═════ Given passage ═════

A perfectly calibrated forecast would place the observed curve on the
diagonal. Deviations from that line tell you where calibration is off.

.. GENERATED FROM PYTHON SOURCE LINES 164-197

.. code-block:: Python


    fig, axes = plt.subplots(
        1,
        2,
        figsize=(11.6, 4.8),
        constrained_layout=True,
    )

    plot_quantile_calibration(
        y_true,
        y_pred_q_good,
        quantiles,
        kind="reliability_diagram",
        title="Reliability diagram: better forecast",
        perfect_calib_color="dimgray",
        observed_prop_color="teal",
        observed_prop_marker="o",
        ax=axes[0],
    )

    plot_quantile_calibration(
        y_true,
        y_pred_q_bad,
        quantiles,
        kind="reliability_diagram",
        title="Reliability diagram: biased and narrow forecast",
        perfect_calib_color="dimgray",
        observed_prop_color="darkorange",
        observed_prop_marker="s",
        ax=axes[1],
    )


.. image-sg:: /auto_examples/evaluation/images/sphx_glr_plot_quantile_calibration_overview_001.png
   :alt: Reliability diagram: better forecast (Avg. QCE: 0.0373), Reliability diagram: biased and narrow forecast (Avg. QCE: 0.1818)

═════ Data excerpts ═════

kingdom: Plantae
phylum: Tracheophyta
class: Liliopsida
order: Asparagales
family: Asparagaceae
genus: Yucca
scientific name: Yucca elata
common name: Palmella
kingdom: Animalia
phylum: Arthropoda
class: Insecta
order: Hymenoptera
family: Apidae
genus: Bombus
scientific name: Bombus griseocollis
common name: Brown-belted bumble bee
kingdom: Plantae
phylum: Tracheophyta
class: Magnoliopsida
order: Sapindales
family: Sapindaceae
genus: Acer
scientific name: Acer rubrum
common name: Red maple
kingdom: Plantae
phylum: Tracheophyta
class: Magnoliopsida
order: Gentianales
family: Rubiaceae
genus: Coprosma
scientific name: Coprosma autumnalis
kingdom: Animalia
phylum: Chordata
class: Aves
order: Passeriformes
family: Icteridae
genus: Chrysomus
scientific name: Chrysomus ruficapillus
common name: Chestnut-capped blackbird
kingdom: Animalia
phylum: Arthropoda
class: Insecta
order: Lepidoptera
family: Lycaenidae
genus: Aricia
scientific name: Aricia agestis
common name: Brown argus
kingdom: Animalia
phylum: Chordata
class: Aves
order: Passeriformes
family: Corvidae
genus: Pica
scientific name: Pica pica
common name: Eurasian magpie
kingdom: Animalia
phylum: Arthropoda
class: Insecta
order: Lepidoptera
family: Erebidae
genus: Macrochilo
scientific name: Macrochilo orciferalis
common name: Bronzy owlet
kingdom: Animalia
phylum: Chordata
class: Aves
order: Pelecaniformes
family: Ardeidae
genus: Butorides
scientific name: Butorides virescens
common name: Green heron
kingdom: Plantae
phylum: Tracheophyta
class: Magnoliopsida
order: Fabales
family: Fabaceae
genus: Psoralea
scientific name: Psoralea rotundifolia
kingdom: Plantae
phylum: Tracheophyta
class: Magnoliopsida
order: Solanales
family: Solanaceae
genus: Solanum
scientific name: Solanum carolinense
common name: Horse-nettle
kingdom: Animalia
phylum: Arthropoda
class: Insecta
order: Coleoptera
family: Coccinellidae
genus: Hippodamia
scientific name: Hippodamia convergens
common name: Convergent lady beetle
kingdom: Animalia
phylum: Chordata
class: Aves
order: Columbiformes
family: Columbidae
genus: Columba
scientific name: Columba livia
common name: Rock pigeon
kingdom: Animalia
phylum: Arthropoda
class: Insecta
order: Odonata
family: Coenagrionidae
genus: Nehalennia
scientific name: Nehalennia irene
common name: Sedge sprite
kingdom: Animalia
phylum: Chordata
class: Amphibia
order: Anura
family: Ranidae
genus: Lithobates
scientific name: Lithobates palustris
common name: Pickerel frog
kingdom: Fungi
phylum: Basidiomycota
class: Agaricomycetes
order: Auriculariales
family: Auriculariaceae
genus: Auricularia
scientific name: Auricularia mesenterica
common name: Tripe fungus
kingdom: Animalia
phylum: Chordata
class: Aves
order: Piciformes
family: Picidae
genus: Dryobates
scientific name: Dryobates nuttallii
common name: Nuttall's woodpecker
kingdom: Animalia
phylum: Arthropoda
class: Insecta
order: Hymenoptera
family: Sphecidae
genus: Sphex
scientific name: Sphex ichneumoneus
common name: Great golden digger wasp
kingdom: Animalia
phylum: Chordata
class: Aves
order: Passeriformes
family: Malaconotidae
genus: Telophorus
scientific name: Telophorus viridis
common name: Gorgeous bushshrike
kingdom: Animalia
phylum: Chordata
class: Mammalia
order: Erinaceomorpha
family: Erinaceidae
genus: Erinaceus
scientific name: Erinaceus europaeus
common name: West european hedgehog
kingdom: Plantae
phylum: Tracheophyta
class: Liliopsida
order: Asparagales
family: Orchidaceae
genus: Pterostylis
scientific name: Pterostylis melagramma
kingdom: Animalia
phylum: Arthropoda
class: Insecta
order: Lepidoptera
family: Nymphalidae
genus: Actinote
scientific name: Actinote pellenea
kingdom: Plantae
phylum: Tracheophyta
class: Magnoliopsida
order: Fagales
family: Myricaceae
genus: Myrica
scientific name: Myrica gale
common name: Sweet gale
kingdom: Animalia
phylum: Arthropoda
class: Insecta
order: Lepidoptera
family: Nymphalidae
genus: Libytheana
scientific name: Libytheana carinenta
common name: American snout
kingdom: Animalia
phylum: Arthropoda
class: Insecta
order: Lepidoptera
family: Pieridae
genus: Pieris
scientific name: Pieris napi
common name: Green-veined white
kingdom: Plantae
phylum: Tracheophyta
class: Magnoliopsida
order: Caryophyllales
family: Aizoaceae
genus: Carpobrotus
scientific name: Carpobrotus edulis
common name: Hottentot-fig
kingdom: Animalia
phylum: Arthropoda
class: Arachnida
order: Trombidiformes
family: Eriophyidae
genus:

═════

## Parts of the exercise
• a. In the records, can you rename "phylum" to "division" across the stretch that opens with the line containing "scientific name: Actinote pellenea" and closes with the line containing "scientific name: Libytheana carinenta", returning only those lines with everything else left unchanged?
• b. How would you go on with the quantile calibration walkthrough from the point where it stops?

## Responses to the tasks
• a.
scientific name: Actinote pellenea
kingdom: Plantae
division: Tracheophyta
class: Magnoliopsida
order: Fagales
family: Myricaceae
genus: Myrica
scientific name: Myrica gale
common name: Sweet gale
kingdom: Animalia
division: Arthropoda
class: Insecta
order: Lepidoptera
family: Nymphalidae
genus: Libytheana
scientific name: Libytheana carinenta

• b.
   :srcset: /auto_examples/evaluation/images/sphx_glr_plot_quantile_calibration_overview_001.png
   :class: sphx-glr-single-img


.. rst-class:: sphx-glr-script-out

 .. code-block:: none


    <Axes: title={'center': 'Reliability diagram: biased and narrow forecast\n(Avg. QCE: 0.1818)'}, xlabel='Nominal Quantile Level (q)', ylabel='Observed Proportion (y <= Q_pred(q))'>


.. GENERATED FROM PYTHON SOURCE LINES 198-218

How to read the reliability diagram
-----------------------------------

A useful reading habit is to compare the observed curve against the
diagonal one quantile at a time.

In practical terms:

- if the observed proportion at q=0.90 is much lower than 0.90, the
  upper quantile is too low or the forecast is too narrow,
- if the observed proportion at q=0.10 is much higher than 0.10, the
  lower quantile is too high,
- if the whole curve is shifted upward or downward, that often signals
  a systematic bias,
- and if the middle quantiles look fine while the extremes drift away,
  the tails are the main problem.

This is why the reliability diagram is often the best first figure for
teaching or debugging quantile forecasts: it shows *where* the
calibration problem lives.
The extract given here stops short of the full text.